House passes defense bill prohibiting sex changes for soldiers at taxpayer expense

President Joe Biden has not indicated whether he would veto the bill should it pass the Senate.


The House of Representatives passed the annual National Defense Authorization Act (NDAA) with provisions in the bill blocking taxpayer-funded sex change treatments for soldiers.  

The NDAA has been passed annually for over sixty decades and typically receives bipartisan support. However, this year, a number of other provisions by Republicans resulted in the bill being passed just 217-199, with only six Democrats voting in favor. 

Other policies, aside from the provisions blocking taxpayer-funded sex change treatments for military members, included drawing back funding from climate change initiatives in the military as well as well as blocking a Pentagon policy that reimburses miliary personnel to travel out of their state for abortions.  

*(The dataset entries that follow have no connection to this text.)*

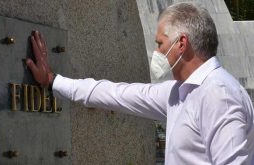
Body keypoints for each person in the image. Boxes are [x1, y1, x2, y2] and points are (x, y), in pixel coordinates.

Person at [26, 2, 254, 165]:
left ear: (181, 43)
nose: (157, 52)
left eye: (160, 43)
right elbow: (114, 94)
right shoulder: (178, 93)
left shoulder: (218, 95)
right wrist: (52, 80)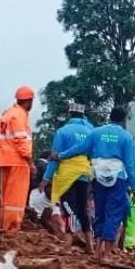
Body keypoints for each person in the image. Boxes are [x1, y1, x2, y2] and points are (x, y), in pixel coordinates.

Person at [52, 105, 135, 257]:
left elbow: (80, 148)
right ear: (123, 120)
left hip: (97, 176)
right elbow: (130, 164)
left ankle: (97, 249)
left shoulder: (96, 132)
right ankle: (106, 254)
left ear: (109, 116)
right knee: (114, 213)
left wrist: (61, 155)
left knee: (100, 211)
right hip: (117, 177)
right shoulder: (126, 137)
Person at [42, 102, 94, 249]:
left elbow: (54, 158)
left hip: (67, 175)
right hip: (84, 173)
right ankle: (90, 244)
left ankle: (68, 242)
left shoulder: (63, 131)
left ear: (69, 114)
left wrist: (46, 178)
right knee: (83, 209)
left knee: (68, 207)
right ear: (83, 115)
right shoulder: (91, 132)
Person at [0, 86, 36, 234]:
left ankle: (5, 225)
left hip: (6, 159)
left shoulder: (8, 114)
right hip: (18, 161)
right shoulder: (19, 115)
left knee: (7, 197)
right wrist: (30, 162)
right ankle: (12, 227)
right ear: (29, 101)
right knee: (16, 198)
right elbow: (21, 140)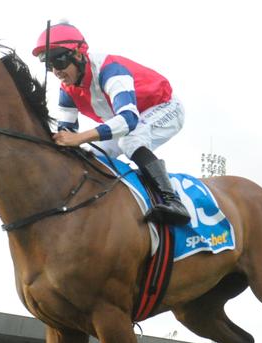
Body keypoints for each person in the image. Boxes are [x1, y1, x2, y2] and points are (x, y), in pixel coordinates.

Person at [32, 22, 190, 226]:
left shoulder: (110, 69)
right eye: (49, 65)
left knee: (130, 141)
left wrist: (79, 138)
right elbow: (67, 134)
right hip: (127, 121)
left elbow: (128, 120)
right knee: (90, 153)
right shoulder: (67, 90)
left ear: (79, 55)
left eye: (59, 62)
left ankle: (173, 201)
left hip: (165, 108)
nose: (56, 71)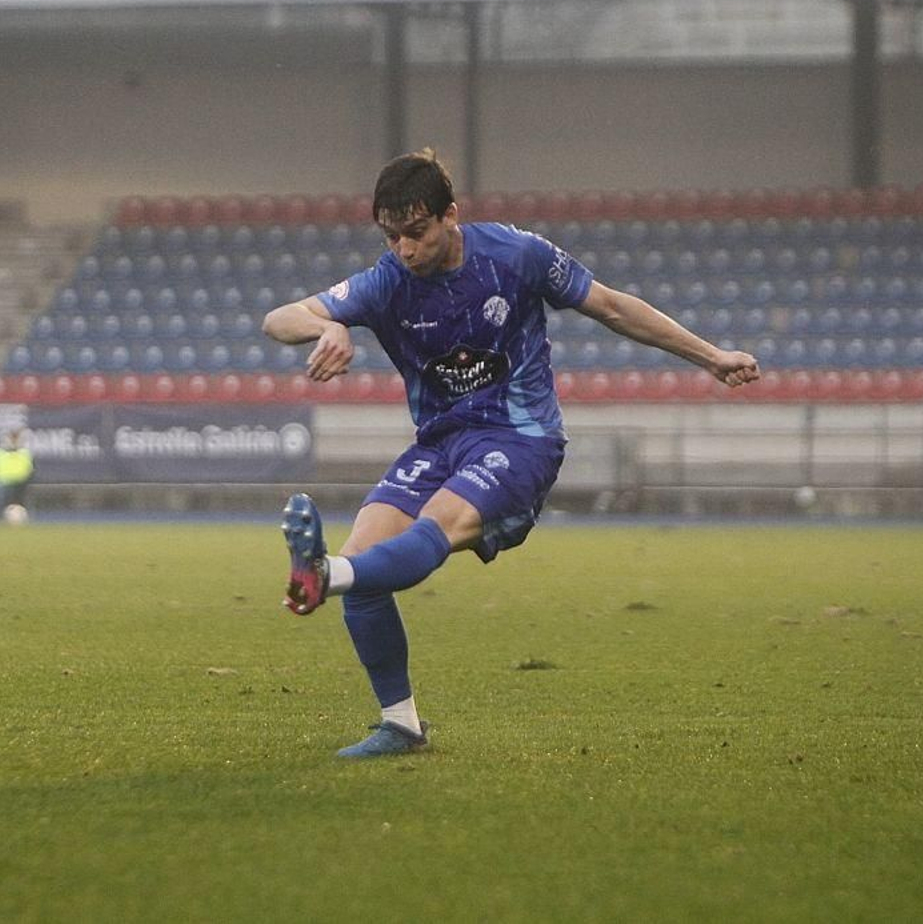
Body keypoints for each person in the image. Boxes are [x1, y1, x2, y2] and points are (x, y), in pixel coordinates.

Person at [263, 149, 759, 759]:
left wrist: (711, 357)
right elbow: (278, 319)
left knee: (433, 531)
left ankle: (323, 577)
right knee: (367, 562)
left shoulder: (517, 255)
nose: (405, 250)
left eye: (416, 233)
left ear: (451, 215)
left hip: (519, 441)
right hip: (441, 443)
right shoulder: (387, 282)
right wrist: (325, 325)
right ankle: (401, 724)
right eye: (392, 237)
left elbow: (610, 305)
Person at [0, 429, 34, 520]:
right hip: (3, 481)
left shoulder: (24, 453)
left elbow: (29, 468)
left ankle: (25, 518)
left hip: (20, 482)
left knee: (23, 501)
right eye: (12, 439)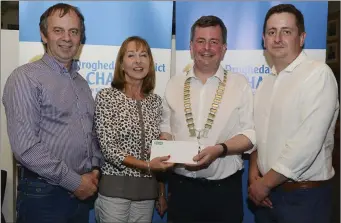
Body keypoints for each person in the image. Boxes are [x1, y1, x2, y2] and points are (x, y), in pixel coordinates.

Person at [2, 3, 104, 223]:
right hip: (43, 196)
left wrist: (95, 169)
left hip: (82, 193)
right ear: (43, 35)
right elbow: (26, 148)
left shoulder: (82, 84)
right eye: (58, 30)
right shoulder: (25, 78)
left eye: (73, 31)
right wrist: (74, 182)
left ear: (80, 37)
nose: (67, 38)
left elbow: (91, 134)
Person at [248, 4, 339, 223]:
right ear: (264, 39)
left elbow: (307, 142)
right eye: (272, 32)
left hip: (304, 198)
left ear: (302, 37)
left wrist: (264, 183)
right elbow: (260, 134)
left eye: (286, 31)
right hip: (266, 196)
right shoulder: (265, 84)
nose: (278, 38)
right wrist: (254, 171)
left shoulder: (318, 75)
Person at [160, 15, 256, 223]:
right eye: (201, 41)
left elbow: (250, 134)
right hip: (181, 190)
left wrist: (219, 149)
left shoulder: (240, 85)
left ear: (223, 49)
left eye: (214, 42)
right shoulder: (174, 84)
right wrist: (165, 147)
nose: (206, 48)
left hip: (224, 192)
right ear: (191, 46)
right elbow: (166, 128)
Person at [93, 36, 174, 223]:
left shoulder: (155, 102)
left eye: (143, 55)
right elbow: (108, 149)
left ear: (150, 63)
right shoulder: (107, 97)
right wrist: (146, 165)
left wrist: (160, 191)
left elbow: (159, 150)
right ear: (121, 64)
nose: (138, 61)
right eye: (131, 55)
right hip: (115, 193)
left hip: (146, 194)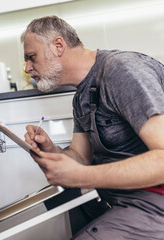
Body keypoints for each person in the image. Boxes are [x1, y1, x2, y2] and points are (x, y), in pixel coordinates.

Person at [22, 16, 164, 239]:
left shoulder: (122, 71)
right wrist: (51, 150)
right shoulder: (81, 97)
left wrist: (82, 176)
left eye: (32, 57)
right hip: (122, 202)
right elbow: (80, 157)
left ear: (58, 46)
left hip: (155, 203)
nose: (27, 68)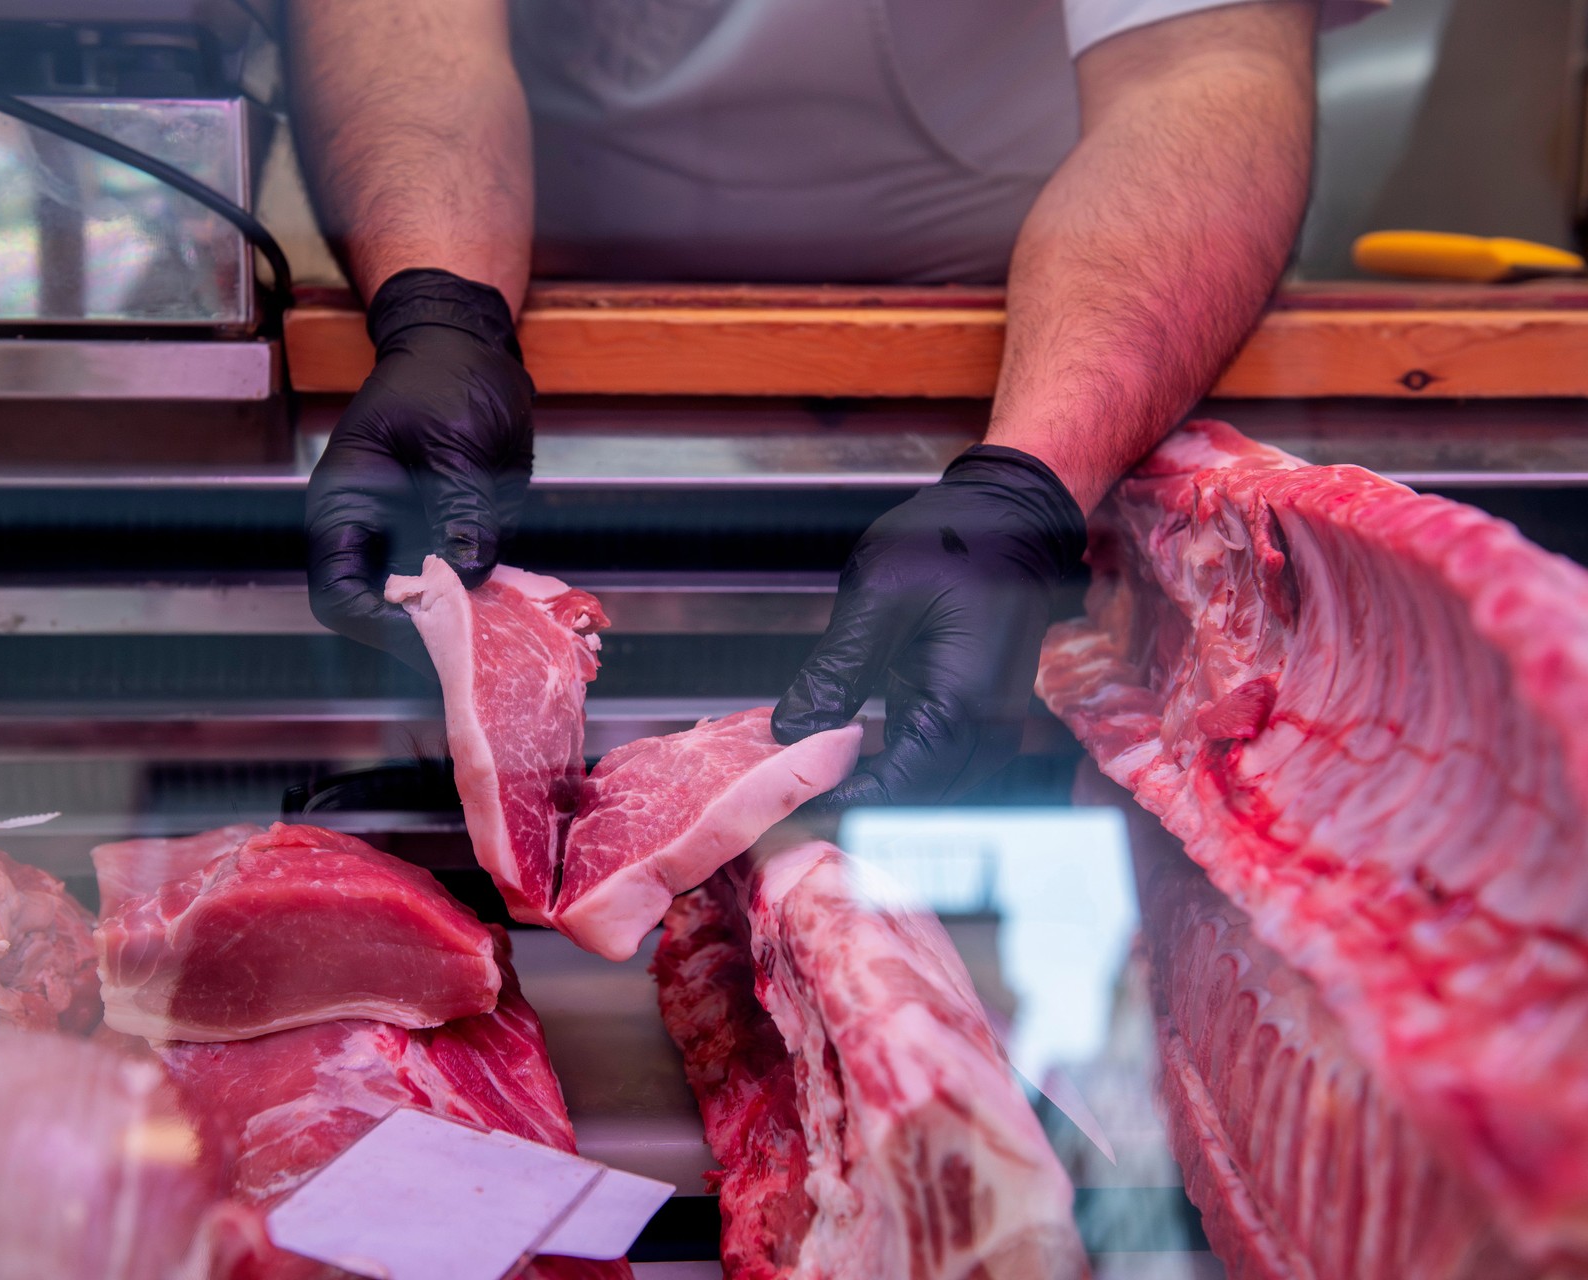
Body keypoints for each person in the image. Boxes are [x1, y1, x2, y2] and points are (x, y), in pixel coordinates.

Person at [292, 0, 1381, 806]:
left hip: (1054, 337)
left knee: (970, 823)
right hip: (511, 320)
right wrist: (440, 307)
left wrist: (1028, 482)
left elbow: (1200, 68)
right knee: (473, 827)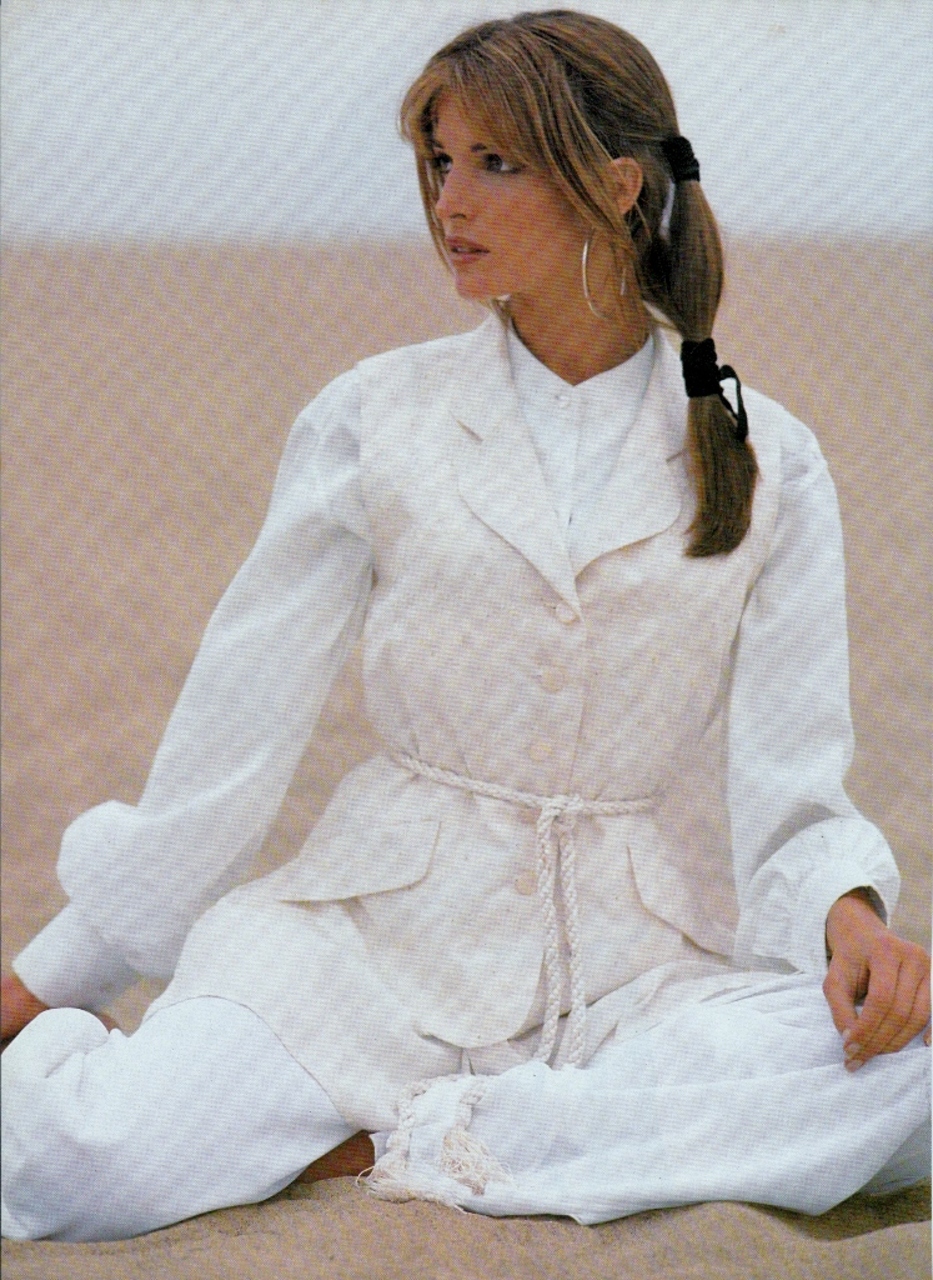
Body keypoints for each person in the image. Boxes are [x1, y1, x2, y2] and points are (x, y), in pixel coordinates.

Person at [2, 10, 929, 1242]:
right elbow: (233, 738)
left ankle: (401, 1137)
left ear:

House Minority Leader Hakeem Jeffries criticized the inclusion of these policies by Republicans, stating, “The extreme MAGA Republicans are not interested in governing… they have hijacked the National Defense Authorization Act in order to jam their extreme right-wing ideology down the throats of the American people." 

“Instead, all they care about is bending the knee to Donald Trump,” Jeffries added when talking to reporters, according to Politico

Additionally, the bill includes measures to reduce the Pentagon's Diversity, Equity, and Inclusion (DEI) programs and climate change efforts. 

The White House condemned the bill, with a spokesperson stating, “Once again House Republicans have chosen to put partisanship over the health and safety of our troops and our national security by including numerous poison pill amendments. This is an unserious effort [that] will never get to the president’s desk. We stand ready to work with Congress on an NDAA that meets the needs of our troops and our national security.” 

President Joe Biden has not indicated whether he would veto the bill should it pass the Senate. Many believe the bill will likely be revised in the Democrat-controlled Senate, but it showcases the type of legislation that could be enacted if Donald Trump wins the presidency and Republicans gain control of both the House and Senate in the upcoming election.